Selected excerpt:
I have started a thread about this very issue...

 

It really annoys me, actually, that a guy will bother with a girl just cos they bloody well " enjoy their company" a lot.

 

 

U have FRIENDS for that. U have GIRLFRIENDS for love and marriage. Of course, some men are not ready for the loves of their lives, and prefer to have fun with a girl they have a connection with, even if it is not " true love". Could be the OP's case, I suspect.....

 

 

In the OP's case, my analysis is that: he cares a lot about her, likes being around her a lot, and has grown to care about her so much that he confuses that with the sort of relationship he should stick with, simply because he HAS grown to care.

 

It is human nature, most of the time, for even guys to get attached if they spend a lot of time with a girl - a year is enough. They care a lot, and like being with the girl. For reasons, it does not bother them yet, that they are not the " raging, deap love" marriage material.

 

 

 

It baffles me, really though.. I WOULD NOT BOTHER with a guy, in a RELATIONSHIP, unless I KNEW he was the one I would marry.

 

 

I was not sure at first with my boyfriend, so I kept it casual. Told him to explore his options, while I still chatted to people for a while. Turns out, neither of us did anything, as we ended up in love.

 

 

It is all very confusing for you, i am sure... the fact some men will stay with girls they wil not marry or fall deaply in love with.

Information given:
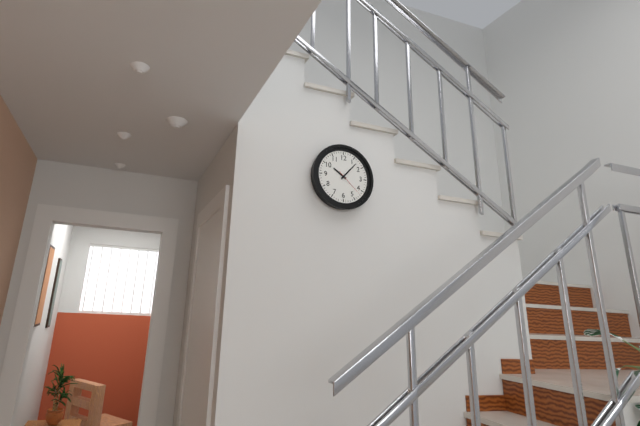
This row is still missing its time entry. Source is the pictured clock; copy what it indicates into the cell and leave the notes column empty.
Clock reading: 10:07
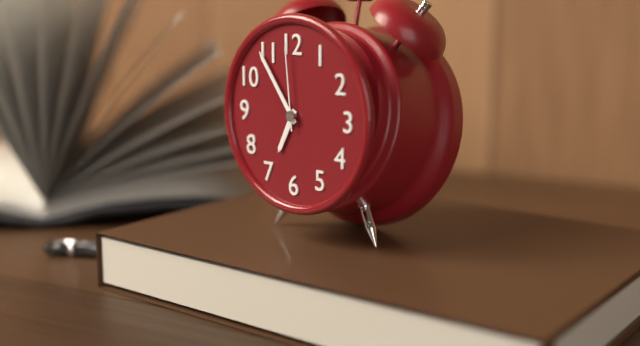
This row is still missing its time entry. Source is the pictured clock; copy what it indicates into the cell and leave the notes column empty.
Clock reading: 6:54:59
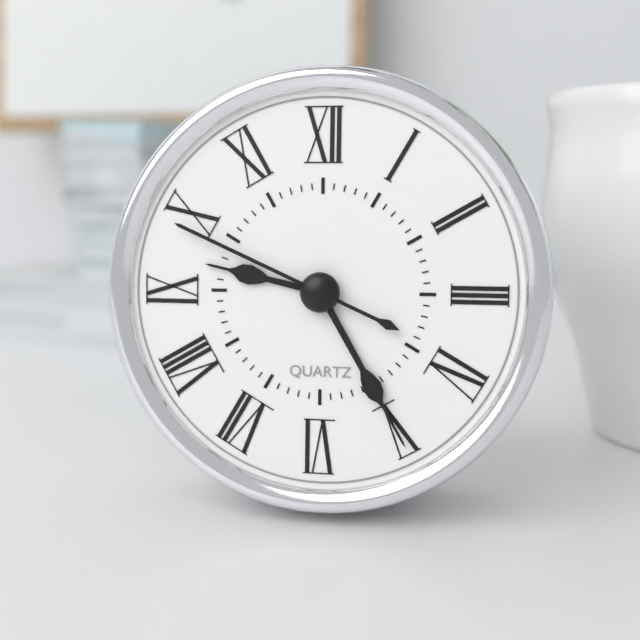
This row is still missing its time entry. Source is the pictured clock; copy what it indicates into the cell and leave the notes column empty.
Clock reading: 9:25:49
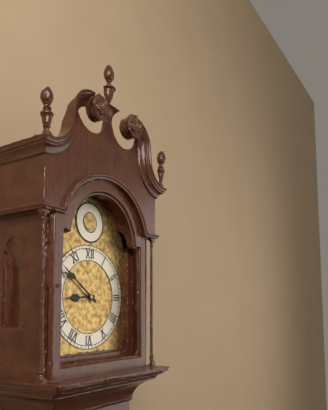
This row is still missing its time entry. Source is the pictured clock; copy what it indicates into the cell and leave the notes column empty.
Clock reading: 8:51
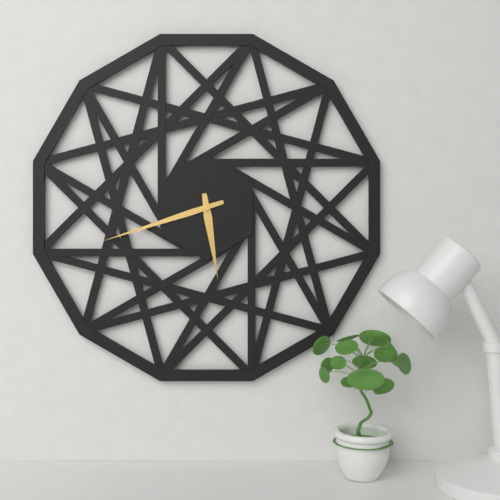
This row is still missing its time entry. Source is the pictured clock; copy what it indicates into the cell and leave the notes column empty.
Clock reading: 5:42
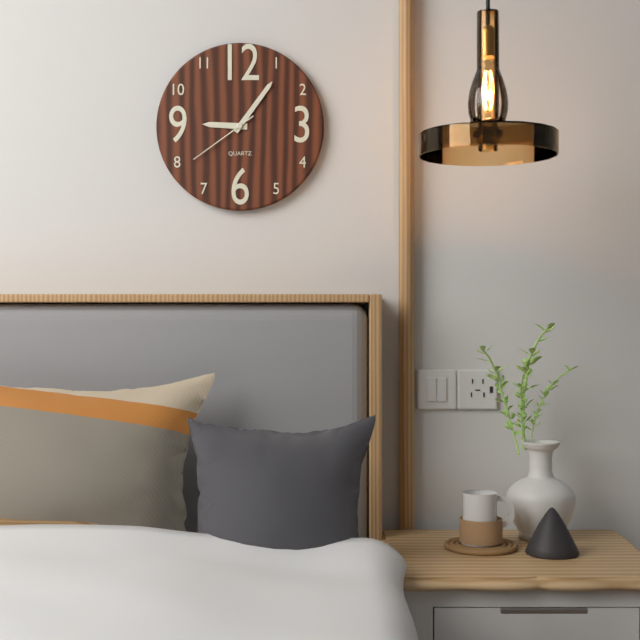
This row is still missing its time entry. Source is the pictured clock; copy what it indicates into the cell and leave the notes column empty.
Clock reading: 9:06:39
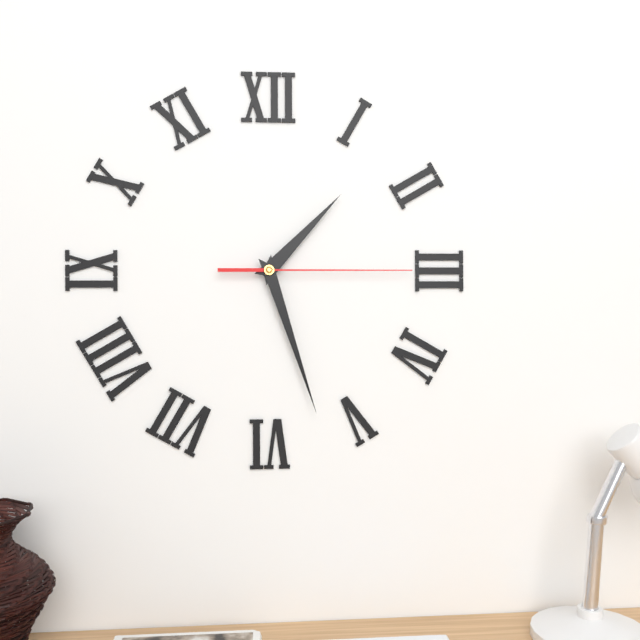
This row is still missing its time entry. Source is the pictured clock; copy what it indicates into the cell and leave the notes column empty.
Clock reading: 1:27:15
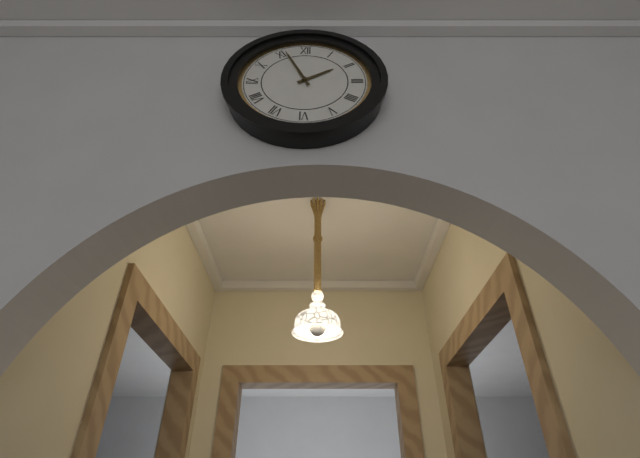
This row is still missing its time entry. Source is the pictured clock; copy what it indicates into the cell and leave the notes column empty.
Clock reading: 1:56
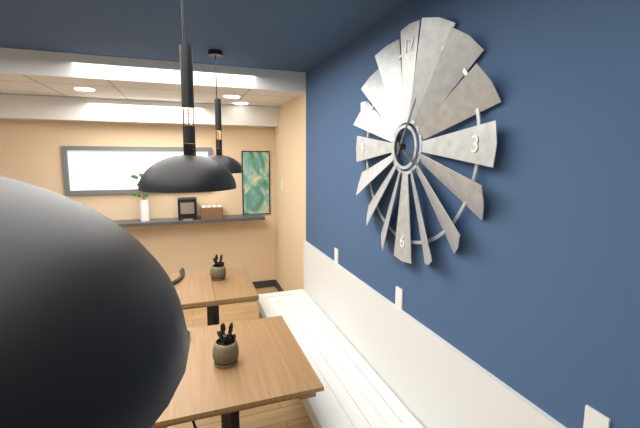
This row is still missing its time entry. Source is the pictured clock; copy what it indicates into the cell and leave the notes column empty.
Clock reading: 4:05
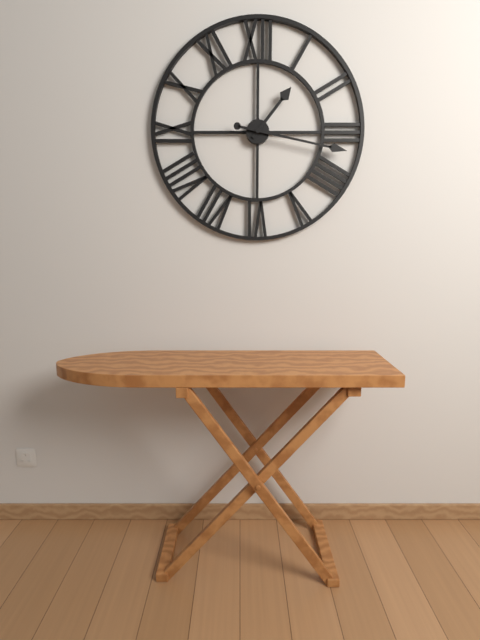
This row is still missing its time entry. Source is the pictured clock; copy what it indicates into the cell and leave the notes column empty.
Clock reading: 1:17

Requirements:
**1)** Take the forum post from "It really annoys" through "grown to care." and write that stretch out again with "analysis" replaced by "assessment".
**2)** According to the forum post, how much time spent with a girl is enough for guys to get attached?
**3)** Say whether each statement agrees with the forum post, answering yes or no and quoting the words that decide it: (a) The writer kept things casual with the boyfriend at first. (b) The writer and the boyfriend both went on to see other people while exploring their options. (c) The writer says girlfriends are for having fun.

Outputs by task:
**1)**
It really annoys me, actually, that a guy will bother with a girl just cos they bloody well " enjoy their company" a lot.

 

 

U have FRIENDS for that. U have GIRLFRIENDS for love and marriage. Of course, some men are not ready for the loves of their lives, and prefer to have fun with a girl they have a connection with, even if it is not " true love". Could be the OP's case, I suspect.....

 

 

In the OP's case, my assessment is that: he cares a lot about her, likes being around her a lot, and has grown to care about her so much that he confuses that with the sort of relationship he should stick with, simply because he HAS grown to care.

**2)** A year is enough.

**3)**
(a) Yes: "I was not sure at first with my boyfriend, so I kept it casual."
(b) No: "Turns out, neither of us did anything, as we ended up in love."
(c) No: "U have GIRLFRIENDS for love and marriage."